The race: Lewis, 53, of Bellevue, is the finance and administration manager for a marine parts distributor. Lewis says one important role of the treasurer is to educate state leaders so they can make sound financial decisions. On his campaign web site, Lewis also says everyone in Washington should support U.S. troops.
Sample, 55, is the chief financial officer of a dot-com business in Seattle. He says many entrenched Olympia bureaucrats have forgotten that “government spending” refers to the people’s money. As a Libertarian, he says he believes people need more choices in government.
Murphy, 57, who lives on a sailboat in Olympia, is seeking a third term as state treasurer. He previously served for a decade as Thurston County treasurer. Murphy says he has based his campaigns and his work in office on three principles: “integrity, customer service and working smarter.”
Insurance commissioner
The candidates: Incumbent Mike Kreidler, Democrat, is opposed by Republican John Adams and Libertarian Stephen Steele.
The race: Adams, 64, of Kirkland, is an insurance agent with 34 years of experience in the business.
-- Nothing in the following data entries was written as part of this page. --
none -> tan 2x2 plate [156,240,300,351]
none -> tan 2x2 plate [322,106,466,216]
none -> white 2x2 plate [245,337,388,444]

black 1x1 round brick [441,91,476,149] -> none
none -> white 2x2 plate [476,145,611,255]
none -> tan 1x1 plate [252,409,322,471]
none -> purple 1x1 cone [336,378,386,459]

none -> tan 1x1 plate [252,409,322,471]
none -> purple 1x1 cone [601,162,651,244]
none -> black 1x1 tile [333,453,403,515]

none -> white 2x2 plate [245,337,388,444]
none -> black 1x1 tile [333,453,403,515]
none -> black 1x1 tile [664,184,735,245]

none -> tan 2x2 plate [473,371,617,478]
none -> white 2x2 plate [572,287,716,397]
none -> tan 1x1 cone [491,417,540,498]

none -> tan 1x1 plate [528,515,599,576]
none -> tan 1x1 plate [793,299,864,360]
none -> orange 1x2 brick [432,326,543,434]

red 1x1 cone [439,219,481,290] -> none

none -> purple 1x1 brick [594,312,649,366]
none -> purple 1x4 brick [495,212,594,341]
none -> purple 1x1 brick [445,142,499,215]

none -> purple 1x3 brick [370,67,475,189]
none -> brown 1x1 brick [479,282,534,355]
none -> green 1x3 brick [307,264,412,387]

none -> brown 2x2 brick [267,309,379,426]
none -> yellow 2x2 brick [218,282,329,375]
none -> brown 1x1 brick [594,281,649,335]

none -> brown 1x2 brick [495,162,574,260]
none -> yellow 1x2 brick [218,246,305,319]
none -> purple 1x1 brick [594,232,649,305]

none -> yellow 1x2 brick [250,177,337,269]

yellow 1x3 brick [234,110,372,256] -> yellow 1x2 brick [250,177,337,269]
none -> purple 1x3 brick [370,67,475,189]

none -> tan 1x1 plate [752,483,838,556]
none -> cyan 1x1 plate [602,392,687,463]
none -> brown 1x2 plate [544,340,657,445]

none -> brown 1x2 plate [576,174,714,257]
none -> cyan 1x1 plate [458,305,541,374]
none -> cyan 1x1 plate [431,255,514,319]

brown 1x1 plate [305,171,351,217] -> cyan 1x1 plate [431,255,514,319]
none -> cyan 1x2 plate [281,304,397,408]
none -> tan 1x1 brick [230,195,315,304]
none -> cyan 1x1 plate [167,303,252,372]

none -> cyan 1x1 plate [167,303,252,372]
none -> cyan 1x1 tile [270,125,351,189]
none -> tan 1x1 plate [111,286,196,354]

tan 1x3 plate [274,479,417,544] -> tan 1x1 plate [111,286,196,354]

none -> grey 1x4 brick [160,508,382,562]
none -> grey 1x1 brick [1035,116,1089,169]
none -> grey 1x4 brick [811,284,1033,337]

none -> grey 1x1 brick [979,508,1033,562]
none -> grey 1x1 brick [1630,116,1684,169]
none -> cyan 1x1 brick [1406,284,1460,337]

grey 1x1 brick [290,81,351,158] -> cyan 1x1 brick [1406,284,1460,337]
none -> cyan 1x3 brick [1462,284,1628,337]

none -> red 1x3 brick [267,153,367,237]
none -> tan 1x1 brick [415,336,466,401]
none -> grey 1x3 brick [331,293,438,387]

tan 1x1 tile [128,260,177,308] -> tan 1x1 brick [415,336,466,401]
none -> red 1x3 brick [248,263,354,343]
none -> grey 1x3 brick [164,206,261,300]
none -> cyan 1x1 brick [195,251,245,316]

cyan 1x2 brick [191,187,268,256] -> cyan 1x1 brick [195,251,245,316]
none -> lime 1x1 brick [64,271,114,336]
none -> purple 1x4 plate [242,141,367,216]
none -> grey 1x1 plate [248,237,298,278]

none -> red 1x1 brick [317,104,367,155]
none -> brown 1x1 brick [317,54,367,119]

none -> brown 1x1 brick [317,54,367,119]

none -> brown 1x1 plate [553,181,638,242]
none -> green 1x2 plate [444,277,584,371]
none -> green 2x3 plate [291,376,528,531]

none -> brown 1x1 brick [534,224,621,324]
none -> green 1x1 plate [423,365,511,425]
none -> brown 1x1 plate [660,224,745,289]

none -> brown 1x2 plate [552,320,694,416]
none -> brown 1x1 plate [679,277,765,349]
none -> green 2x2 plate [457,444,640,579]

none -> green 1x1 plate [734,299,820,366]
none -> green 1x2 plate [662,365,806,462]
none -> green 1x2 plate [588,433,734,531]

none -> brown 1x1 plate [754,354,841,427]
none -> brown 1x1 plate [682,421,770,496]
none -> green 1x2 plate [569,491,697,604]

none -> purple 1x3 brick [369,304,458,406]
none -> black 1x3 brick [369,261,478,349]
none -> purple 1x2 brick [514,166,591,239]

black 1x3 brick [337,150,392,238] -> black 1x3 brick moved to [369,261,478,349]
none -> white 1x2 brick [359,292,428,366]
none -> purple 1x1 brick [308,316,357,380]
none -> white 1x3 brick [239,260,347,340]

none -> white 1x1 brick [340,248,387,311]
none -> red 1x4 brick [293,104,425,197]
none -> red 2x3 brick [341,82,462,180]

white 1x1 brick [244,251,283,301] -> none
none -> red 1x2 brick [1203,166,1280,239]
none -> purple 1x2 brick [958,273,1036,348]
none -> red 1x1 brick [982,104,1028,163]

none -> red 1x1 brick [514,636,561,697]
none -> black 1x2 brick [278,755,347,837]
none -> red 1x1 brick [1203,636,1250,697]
He says insurance companies have to be allowed to make a profit if they’re going to continue serving Washington consumers, and he promises to bring a moderate approach to problem-solving in the insurance commissioner’s office.
Steele, 59, of Seattle, is vice president of a medical software development company. On his campaign Web site, he notes that health care costs and insurance premiums have increased 2 percent to 14 percent yearly over the past two decades, and urges people to vote Libertarian for a real change.
Kreidler, 60, of Lacey, is seeking a second term as insurance commissioner. He is an optometrist, former state legislator and former U.S. Congressman. Kreidler says one of his top accomplishments in office has been forcing insurance companies to scale back rate increases. If re-elected, he says he would work to make health insurance and prescription drugs more affordable.